# Swingle Singers



## Guest (Apr 16, 2015)

For you Eskimos and remote island inmates who have never heard of them, you have now. Actually, they have been around many years--since 1962--doing all kinds of a cappella arrangements. You can look them up if you want. It isn't necessary for me to give a big history. What I am more concerned with is their unique jazz arrangements of Bach and Mozart.

We have, of course, heard many jazz arrangements of classical music. But I am impressed with how "seamless" the Swingle Singers' arrangements are. They sound as though the composers had written them that way:
















It's as though they have discovered a "natural" bridge between jazz and classical that perhaps only a cappella arrangements reveal. After all, the figured bass of baroque music is really the same thing as a jazz chart. The notation is different. It is up to the arranger or musicians to decide what notes go into the tenor, alto and soprano voices. Figured bass is the foundation of the basso continuo and no two orchestras will play it quite the same because some degree of improv is introduced. There's more than one way to skin a cat, as they say.

The Swingle Singers get surprisingly little recognition for their discovery.


----------



## Albert7 (Nov 16, 2014)

Amen!

Plus their collabs with the Modern Jazz Quartet are A1 sauce to me.


----------



## Weston (Jul 11, 2008)

I've liked the Swingle Singers for some time. The name was more clever in the 1960s. (Do people get the play on words now? I wouldn't know.) But the originator's name really was Swingle.
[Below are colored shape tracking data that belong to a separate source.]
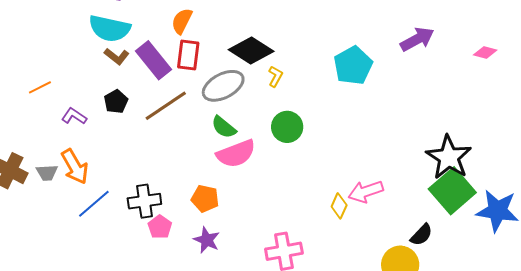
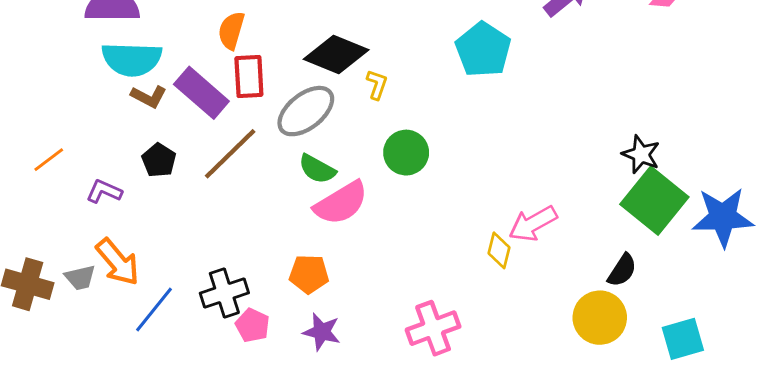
black star: (449, 157) -> (641, 154), size x0.6

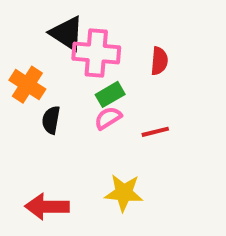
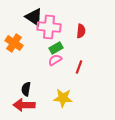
black semicircle: (51, 120) -> (26, 89), moved
red line: (155, 132) -> (79, 67), turned -56

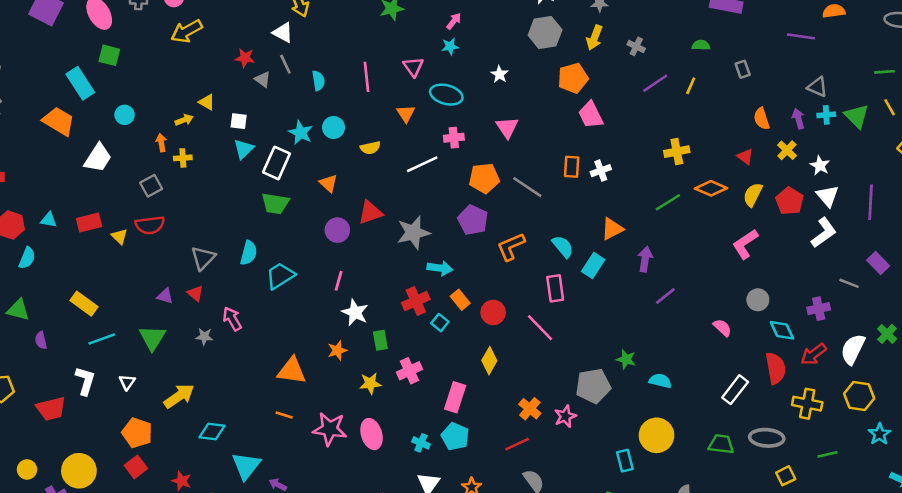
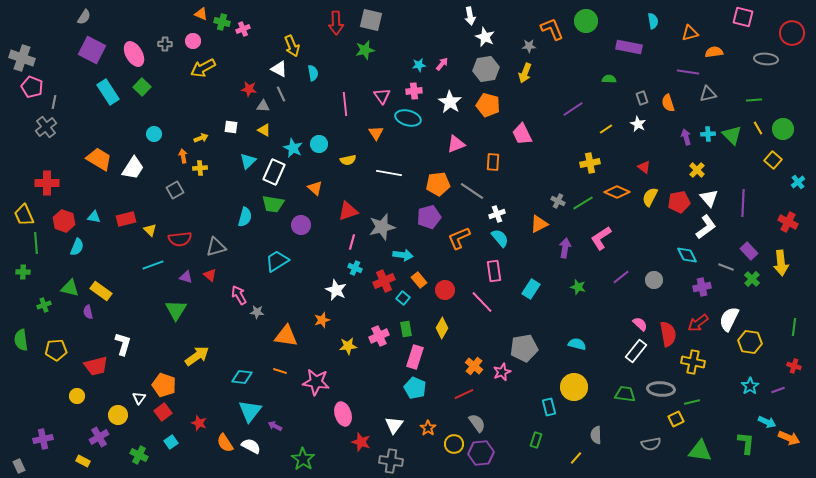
pink arrow: (454, 21) -> (442, 64), moved
cyan star: (450, 46) -> (419, 65), moved
gray cross: (636, 46) -> (558, 201), moved
green square: (109, 55) -> (142, 87), turned 30
white star: (499, 74) -> (450, 102), size x1.6
orange pentagon: (573, 78) -> (488, 105), moved, turned 30
gray triangle: (263, 79) -> (263, 106), turned -32
cyan semicircle: (318, 81) -> (313, 73), moved
cyan rectangle: (80, 83) -> (108, 92), moved
yellow line: (691, 86) -> (606, 129), moved, turned 32
gray triangle: (817, 87) -> (708, 94), moved, turned -36
yellow triangle: (207, 102) -> (264, 130), moved
orange semicircle: (762, 119) -> (668, 103), moved
orange trapezoid: (59, 121) -> (99, 159), moved
white square: (239, 121) -> (231, 127), moved
pink triangle: (507, 128) -> (456, 144), turned 42
pink cross: (454, 138) -> (414, 91), moved
yellow cross: (787, 150) -> (697, 170), moved
white line: (422, 164) -> (389, 173), turned 35
white star: (820, 166) -> (638, 124), moved
orange rectangle: (572, 167) -> (493, 162), moved
white cross: (601, 171) -> (497, 214), moved
red pentagon: (789, 201) -> (679, 202), turned 30
purple pentagon: (473, 220) -> (429, 217), turned 30
red semicircle: (150, 225) -> (180, 239), moved
purple circle: (337, 230) -> (301, 225), moved
pink L-shape: (745, 244) -> (601, 238), moved
cyan semicircle: (249, 253) -> (245, 217), moved
gray triangle: (203, 258) -> (216, 247), turned 30
cyan rectangle: (593, 266) -> (531, 289), moved
pink line: (339, 281) -> (352, 242), moved
purple line: (665, 296) -> (621, 277), moved
yellow rectangle: (84, 304) -> (101, 291), moved
pink semicircle: (722, 328) -> (640, 324), moved
cyan diamond: (782, 330) -> (687, 255), moved
green cross: (887, 334) -> (752, 279), moved
gray star: (204, 337) -> (257, 312), moved
cyan line: (102, 339) -> (153, 265), moved
green rectangle: (380, 340) -> (406, 329), moved
green star: (626, 359) -> (578, 287), moved
white triangle: (127, 382) -> (139, 398), moved
yellow hexagon: (859, 396) -> (750, 342), moved
cyan diamond: (212, 431) -> (242, 377), moved
pink ellipse: (372, 434) -> (343, 414), moved
cyan cross: (421, 443) -> (355, 268), moved
green line: (827, 454) -> (692, 402), moved
yellow circle: (27, 469) -> (77, 396), moved
yellow circle: (79, 471) -> (118, 415), size x0.7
They are kind of a fun guilty pleasure, but serious too.


----------



## Albert7 (Nov 16, 2014)

Also they continue their legacy until today as well.






A more recent performance.


----------



## SimonNZ (Jul 12, 2012)

Please don't confuse the (brilliant) original group with the current (okay if you like that sort of thing) lineup using their name. 

Different creatures entirely.


----------



## Albert7 (Nov 16, 2014)

SimonNZ said:


> Please don't confuse the (brilliant) original group with the current (okay if you like that sort of thing) lineup using their name.
> 
> Different creatures entirely.


Indeed that is true. According to Wikipedia, we have:

Joanna Goldsmith-Eteson (soprano, UK)
Sara Brimer (soprano, US)
Clare Wheeler (alto, UK)
Oliver Griffiths (tenor, UK) (Replaced Richard Eteson mid-2010)[3]
Christopher Jay (tenor, UK)
Kevin Fox (baritone, Canada)
Edward Randell (bass, UK)
Sound engineer: Hugh Walker (UK)

And they even have been doing Berio? I have yet to even find a clip of that because that would be a priceless moment.


----------



## Guest (Apr 16, 2015)

The first time I ever heard of the Swingle Singers was in the 70s when Christiane Legrand appeared on Procul Harum's "Grand Hotel" album. She is mentioned in the credits as being from the group. I thought the group's name was a play on Single Swingers but a few years later I read about Ward Swingle.

I so loved this:






Still do.

And kudos to Procul Harum for doing what a responsible rock band should do--turn their fans onto other artists and music they might otherwise have missed.


----------



## Albert7 (Nov 16, 2014)

Bingo. Finally located that Swingle Sisters and Berio mash-up.






Victory dance lap.


----------